As I saw an exhausted and injured Ja Morant walk off the court this past Saturday for the final time this season, I couldn’t help but think of 2015’s Creed, which easily makes my personal top ten movies list.
There’s a quote in Creed that has stuck with me ever since I saw it all the way back in 2015. And as strange as it may seem, the quote didn’t come from Sylvester Stallone’s iconic Rocky Balboa (although he has many memorable lines of his own) or Michael B. Jordan’s Adonis Creed. Rather, it came from First Take’s Max Kellerman of all people, who excitedly exclaims, “Rickie Conlan won the fight, but Adonis Creed won the night” in the aftermath of the film’s final fight in which Creed goes the distance in a memorable and emotional loss to the undefeated Conlan.
To be sure, the film echoes the original Rocky in that regard. Like Rocky was against his Creed’s father in the very first film before him, Creed is extremely talented, but he isn’t quite ready to earn the championship belt. Yet even as he falls just short of overcoming incredible odds, he makes it clear to the rest of the world—including Conlan himself—that the belt will soon be his.
As the short-handed Memphis Grizzlies finally fell short in a thrilling back-and-forth elimination game against the Portland Trail Blazers, there were no negative feelings from either the Grizzlies themselves or their fans. Why would there be? They were never supposed to be in a position to make the playoffs in the first place, with only a combination of injuries and extremely bad luck keeping them from being a participant. And Ja Morant, as incredible of a young player that he is, isn’t supposed to outplay the NBA’s current best point guard in Damian Lillard at the peak of his prime.
But he did. In the biggest game of his life against a team that was far more talented than his depleted own, Ja Morant outplayed Lillard with a career-high 35 points and 8 assists. It was a performance that echoed - even if it didn’t match - Michael Jordan’s iconic 63-point performance in a losing effort against the 1986 Celtics, which caused Larry Bird to memorably say, “It’s just God disguised as Michael Jordan.” If it wasn’t for CJ McCollum, then the Blazers would have had to play the Grizzlies one more time for their fourth game in four days. Maybe it’s only right to say it like Max Kellerman: Damian Lillard and the Portland Trail Blazers won the game, but Ja Morant won the day.
In doing so, he reminded everyone for the last time this season that he will very well soon be the NBA’s best point guard. Of course, the Blazers game merely served as the culmination of that reality, with Morant having so many borderline-iconic moments as a rookie.
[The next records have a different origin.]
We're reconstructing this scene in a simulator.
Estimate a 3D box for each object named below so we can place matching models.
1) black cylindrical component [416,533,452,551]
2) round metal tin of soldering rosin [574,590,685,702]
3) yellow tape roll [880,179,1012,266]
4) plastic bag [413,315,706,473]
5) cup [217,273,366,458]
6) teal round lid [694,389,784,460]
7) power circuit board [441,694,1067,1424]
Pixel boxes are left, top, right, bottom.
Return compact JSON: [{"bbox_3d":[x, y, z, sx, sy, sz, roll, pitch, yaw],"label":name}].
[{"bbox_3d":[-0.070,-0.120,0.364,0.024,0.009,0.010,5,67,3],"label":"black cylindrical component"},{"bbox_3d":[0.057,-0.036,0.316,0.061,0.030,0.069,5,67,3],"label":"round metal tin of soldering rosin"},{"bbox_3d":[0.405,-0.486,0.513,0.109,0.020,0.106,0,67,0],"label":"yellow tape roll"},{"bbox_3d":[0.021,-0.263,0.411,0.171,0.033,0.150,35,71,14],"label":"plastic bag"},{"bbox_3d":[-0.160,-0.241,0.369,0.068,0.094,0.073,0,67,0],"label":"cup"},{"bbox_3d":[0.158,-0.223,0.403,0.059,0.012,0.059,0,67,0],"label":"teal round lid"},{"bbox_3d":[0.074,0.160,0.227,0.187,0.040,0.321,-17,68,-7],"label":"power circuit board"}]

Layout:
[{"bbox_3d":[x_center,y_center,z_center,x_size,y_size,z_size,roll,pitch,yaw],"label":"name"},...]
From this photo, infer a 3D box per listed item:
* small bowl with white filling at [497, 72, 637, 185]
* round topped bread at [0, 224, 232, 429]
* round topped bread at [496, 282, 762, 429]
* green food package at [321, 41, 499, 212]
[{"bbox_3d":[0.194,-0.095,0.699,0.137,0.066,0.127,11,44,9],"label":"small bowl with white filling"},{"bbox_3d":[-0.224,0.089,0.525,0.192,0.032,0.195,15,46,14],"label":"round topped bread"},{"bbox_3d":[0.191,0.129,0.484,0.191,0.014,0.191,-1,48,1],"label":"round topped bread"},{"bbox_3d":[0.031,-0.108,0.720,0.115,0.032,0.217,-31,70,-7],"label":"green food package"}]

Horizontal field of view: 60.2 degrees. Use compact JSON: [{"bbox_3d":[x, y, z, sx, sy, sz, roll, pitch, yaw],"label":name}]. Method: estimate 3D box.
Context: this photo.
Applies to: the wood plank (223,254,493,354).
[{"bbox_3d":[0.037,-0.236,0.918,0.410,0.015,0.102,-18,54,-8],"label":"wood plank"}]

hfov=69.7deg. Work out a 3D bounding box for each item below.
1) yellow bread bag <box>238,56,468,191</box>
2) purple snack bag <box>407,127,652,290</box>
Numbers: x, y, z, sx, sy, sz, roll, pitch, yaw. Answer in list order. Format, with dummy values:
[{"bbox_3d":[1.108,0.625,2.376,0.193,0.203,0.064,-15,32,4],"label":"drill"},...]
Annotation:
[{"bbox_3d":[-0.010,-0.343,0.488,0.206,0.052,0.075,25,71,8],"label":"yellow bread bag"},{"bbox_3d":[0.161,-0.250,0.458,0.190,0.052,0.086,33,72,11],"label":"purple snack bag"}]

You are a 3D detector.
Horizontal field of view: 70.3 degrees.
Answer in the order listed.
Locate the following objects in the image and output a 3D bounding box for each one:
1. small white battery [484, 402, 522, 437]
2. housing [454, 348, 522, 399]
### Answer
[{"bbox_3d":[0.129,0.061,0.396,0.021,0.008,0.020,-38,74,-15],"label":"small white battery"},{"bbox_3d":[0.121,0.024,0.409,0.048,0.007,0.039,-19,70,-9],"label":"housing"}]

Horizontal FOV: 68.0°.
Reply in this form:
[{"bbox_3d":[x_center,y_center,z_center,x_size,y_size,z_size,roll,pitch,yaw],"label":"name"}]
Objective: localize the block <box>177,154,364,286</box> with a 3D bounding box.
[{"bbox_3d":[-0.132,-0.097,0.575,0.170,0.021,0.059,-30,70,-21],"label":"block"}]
Blocking one of the best one-on-one players in NBA history in Kyrie Irving to send the game to overtime and making a contested game-winner at the rim over three defenders to beat the Charlotte Hornets are only a few moments that revealed to everyone how undeniably transcendent that he will soon become.
For the year as a whole, he had one of the best rookie seasons in NBA history, which is no exaggeration when examining the numbers. In all of NBA history, there have been only three rookies to ever average at least 17 points and 7 assists while shooting 47% from the field: Magic Johnson, Oscar Robertson, and Ja Morant. When you also consider that Morant led a team that was projected to finish last in the Western Conference to within a game of a playoff birth, it becomes undeniable that his rookie season transcends multiple different eras of NBA basketball.
And transcendence is what the Memphis Grizzlies will need from Ja Morant going forward if they are to reach their highest aspirations for an NBA title in the future. The NBA has never been more talented from top to bottom that it is now, and it is filled to the rim with supreme talents under 22-years-old like Luka Doncic, Jayson Tatum, Zion Williamson, and Trae Young. The Grizzlies boast one of the most talented young cores in the league, but simply being very talented won’t be enough to reach the mountaintop with the elite young talent that is present around the league. In order for that to happen, Ja Morant can’t just be great; he must be generational, transcendent in every sense of the word.
Make no mistake: It’s not going to happen overnight. There will be plenty of bumps in the road for Ja Morant and the Memphis Grizzlies going forward. But there’s a sublime beauty in realizing that you are watching the rise of a legend, a transcendent young player who once came from nothing and now is in reach of the throne. There’s an unmistakable thrill in realizing that his painful failures will only make his future triumphs all the more compelling.
The belt isn’t Ja Morant’s just yet. But it soon will be. Just ask Damian Lillard.